- Theatrical release poster
- Directed by: Vincent Bal
- Screenplay by: Vincent Bal Jon Gilbert
- Based on: The Zigzag Kid by David Grossman
- Produced by: Burny Bos; Els Vandevorst;
- Starring: Thomas Simon Isabella Rossellini Burghart Klaußner
- Cinematography: Walther Vanden Ende
- Edited by: Peter Alderliesten
- Music by: Thomas de Prins
- Production companies: BosBros; N279 Entertainment; AVRO;
- Distributed by: Benelux Film Distributors
- Release dates: 9 September 2012 (Toronto); 3 October 2012 (Netherlands);
- Running time: 95 minutes
- Countries: Netherlands Belgium
- Languages: English French Dutch
- Box office: $75,544

= The Zigzag Kid =

The Zigzag Kid (Nono, Het Zigzag Kind) is a 2012 Dutch-Belgian family adventure film directed by Vincent Bal and starring Thomas Simon (as the title character) and Isabella Rossellini.

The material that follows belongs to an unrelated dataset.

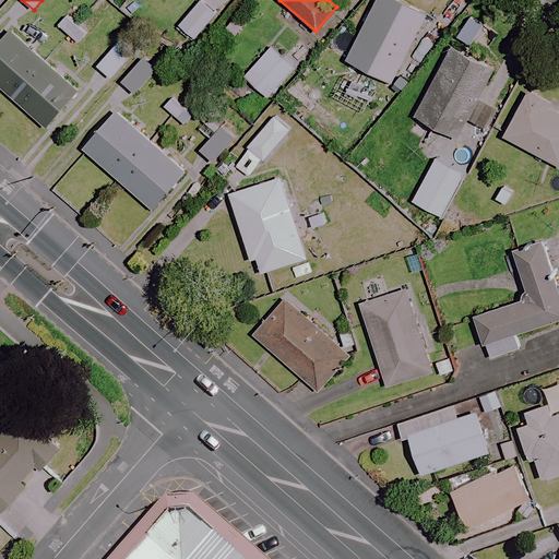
[(426,14),(399,0),(377,0),(346,60),(391,83),(426,14)]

The film is based on the novel of the same name by David Grossman.

==Plot==
Nono, the son of the best police inspector in the world, would like to be like his father and for this he always ends up getting into trouble. Shortly before his Bar Mitzvah, Nono is sent to his uncle, who has been given the task of getting him back on the right path, but during the train ride he finds himself involved in an exciting adventure.

==Cast==
- Thomas Simon as Nono
- Isabella Rossellini as Lola
- Burghart Klaußner as Felix
- Fedja van Huêt as Jacob
- Camille De Pazzis as Zohara
- Jessica Zeylmaker as Gaby

==Reception==
Marci Schmitt of the Star Tribune gave the film four stars. Grace Montgomery of Common Sense Media gave the film four stars out of five. Rob Hunter of Film School Rejects gave the film a positive review, referring to it as "a fun adventure more than anything else, and it succeeds wonderfully."